Mãe de Tainara Souza Santos, de 31 anos, que teve as pernas amputadas após ser atropelada na zona norte de São Paulo, Lúcia Aparecida Souza da Silva afirmou ter "chorado muito" ao ver o vídeo da agressão contra sua filha.
"Um horror, um horror. Eu, como mãe, ainda fico pensando nas pernas dela, no sofrimento, o povo buzinando. Era para matar mesmo. Ele não tem coração. Não tem justificativa. Não tem", disse em entrevista ao Fantástico, da TV Globo, exibida neste domingo, 7.
Lúcia aponta que o crime foi intencional e que o agressor, Douglas Alves Silva, queria matar sua filha. "Ele foi para matar." A defesa dele nega que eles se conhecessem, apesar de amigos dos dois apontarem que eles tenham namorado.
"Quando vi aquela cena, eu chorei muito. Acaba com o sonho de uma mãe, acaba com o sonho de um filho. Hoje foi a Tainara, amanhã é a Evelin, amanhã é a Edna, amanhã é a Maria. Isso tem que mudar", afirma Lúcia.
Na reportagem, a ministra do Supremo Tribunal Federal (STF) Cármen Lúcia defendeu uma atuação urgente do judiciário no caso. Ela ainda disse ser necessária a criação de uma rede nacional de proteção às vítimas, com foco na prevenção, no acolhimento e no combate contínuo às agressões. "Para que a gente previna e acolha mulheres vulnerabilizadas, previna crimes ilícitos praticados contra as mulheres, todos os tipos de violência", afirmou.

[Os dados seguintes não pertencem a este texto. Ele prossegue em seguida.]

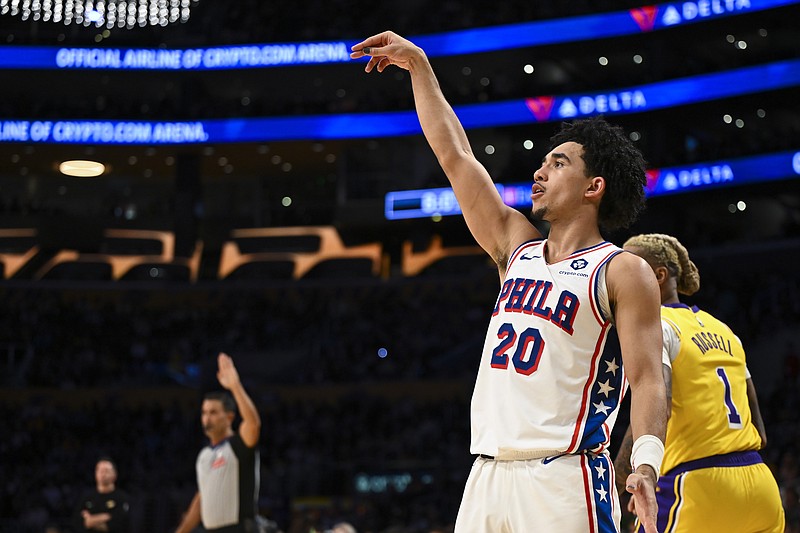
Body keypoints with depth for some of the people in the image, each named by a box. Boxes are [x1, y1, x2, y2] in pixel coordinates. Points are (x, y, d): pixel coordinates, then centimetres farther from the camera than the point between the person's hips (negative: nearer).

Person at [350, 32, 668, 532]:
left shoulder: (623, 272, -1)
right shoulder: (517, 247, 17)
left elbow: (647, 379, -10)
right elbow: (455, 155, 19)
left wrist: (646, 462, -26)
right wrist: (419, 66, 21)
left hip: (564, 482, -6)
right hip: (488, 474, 6)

O presidente Lula também comentou o caso de Tainara durante a última semana. "Outra vez a violência contra a mulher, aquele carro arrastando aquela mulher por um quilômetro, que teve as duas pernas amputadas. Então, é o seguinte, eu resolvi assumir a tarefa de tentar criar uma mobilização de homens nesse País. Não é uma coisa de mulher. É uma coisa de homem, porque é a violência de homens contra mulheres. Então, nós, homens, vamos ter que criar juízo, vergonha e vamos educar, sabe, ao invés de sermos violentos contra as mulheres, a gente tratá-las com respeito", disse Lula.

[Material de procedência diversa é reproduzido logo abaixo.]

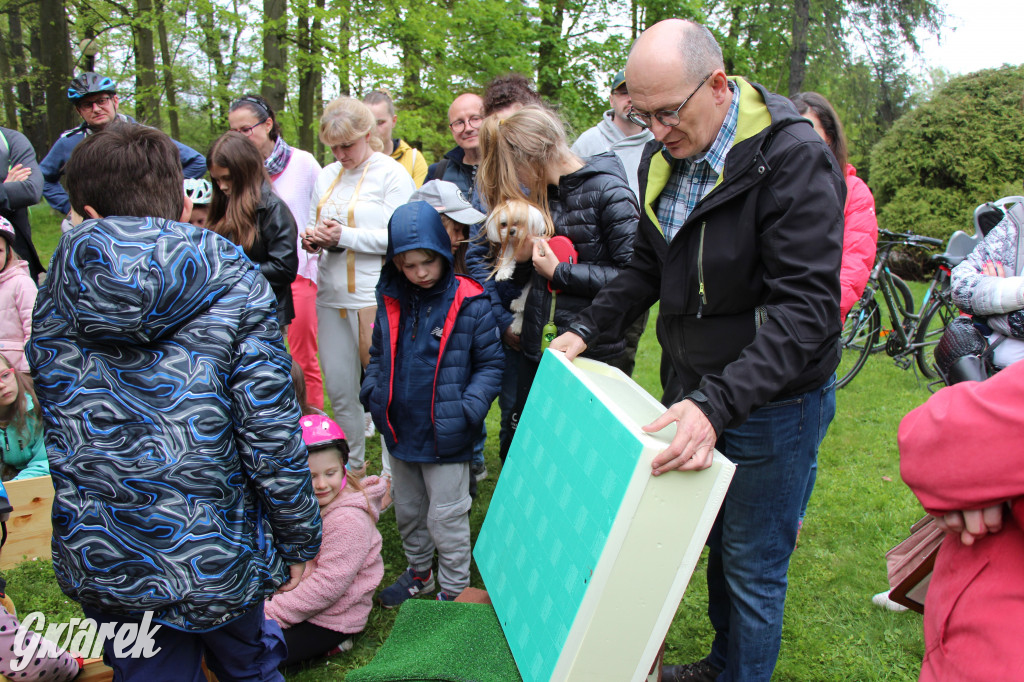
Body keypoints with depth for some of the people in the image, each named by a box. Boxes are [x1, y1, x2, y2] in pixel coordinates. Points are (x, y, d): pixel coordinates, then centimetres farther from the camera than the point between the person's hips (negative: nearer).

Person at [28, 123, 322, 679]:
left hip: (100, 564, 3)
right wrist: (298, 542, -4)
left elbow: (62, 430, 7)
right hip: (215, 560, -2)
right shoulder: (235, 290, -17)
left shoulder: (54, 296, -5)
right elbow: (272, 438, -18)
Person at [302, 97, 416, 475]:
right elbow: (312, 226, 21)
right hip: (331, 297, 6)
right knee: (339, 389, 11)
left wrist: (344, 236, -17)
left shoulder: (392, 173, -4)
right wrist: (312, 239, -2)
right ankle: (353, 464, 29)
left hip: (375, 298, -6)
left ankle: (393, 472, 17)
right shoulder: (326, 176, 14)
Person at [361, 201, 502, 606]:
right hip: (400, 431, 6)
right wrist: (372, 391, 0)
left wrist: (468, 410, -18)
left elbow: (490, 364, -7)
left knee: (446, 518, 7)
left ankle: (454, 589, 28)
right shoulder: (391, 302, 1)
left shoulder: (470, 304, -14)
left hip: (446, 437, -5)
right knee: (407, 511, 23)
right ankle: (419, 571, 45)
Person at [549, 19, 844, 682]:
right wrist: (586, 329, 3)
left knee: (752, 565, 7)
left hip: (772, 399, -6)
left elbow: (806, 307, -28)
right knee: (718, 541, 22)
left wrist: (718, 404, -37)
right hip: (698, 389, 7)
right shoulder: (665, 157, 1)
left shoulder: (794, 157, -22)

A filha continua internada, sedada e em estado grave. A mãe aponta que ela "é forte e está se recuperando, devagarzinho, aos poucos". "Tainara é divertida, gosta de deixar todo mundo feliz. Trabalhadora. Tem seus filhos. Gosta de dançar. É minha filha, meu bebezinho."
A tentativa de feminicídio aconteceu no último dia 29. Segundo advogados que representam a vítima, ela estava deixando um bar na Avenida Tenente Amaro Felicíssimo da Silveira, na região da Vila Maria, quando o Douglas teria começado a discutir com um homem que fazia companhia à vítima. Em seguida, Tainara e Douglas teriam começado uma discussão.
"Vou ser as pernas dela, ela tem muito amor, vai ter muito carinho da gente, das amigas, dos familiares. Ela vai ser feliz de novo", conclui Lúcia.
Imagens de câmeras de monitoramento que circulam nas redes sociais mostram o momento em que os dois estão na rua, já fora do bar, brigando. Segundos depois, o suspeito entra em um carro preto, dá partida e atropela Tainara, que fica presa embaixo do veículo.
Douglas foi preso pela Polícia Civil no dia seguinte. As imagens obtidas pelo Estadão mostram dois agentes chegando ao quarto onde o homem estava às 20h43 e indo embora com ele algemado às 20h48. Os dois policiais ficaram juntos dentro do quarto com o suspeito pouco mais de três minutos. Depois, um deles sai e o outro continua no local até sair com o preso.
Tainara, mãe de duas crianças, precisou amputar as duas pernas em decorrência das lesões. Na quinta-feira, 4, Tainara foi transferida para o Hospital das Clínicas. Nas redes sociais, a irmã de Tainara, Tatiana Souza Santos, informou que a jovem permanece entubada e ainda respira com auxílio de aparelhos.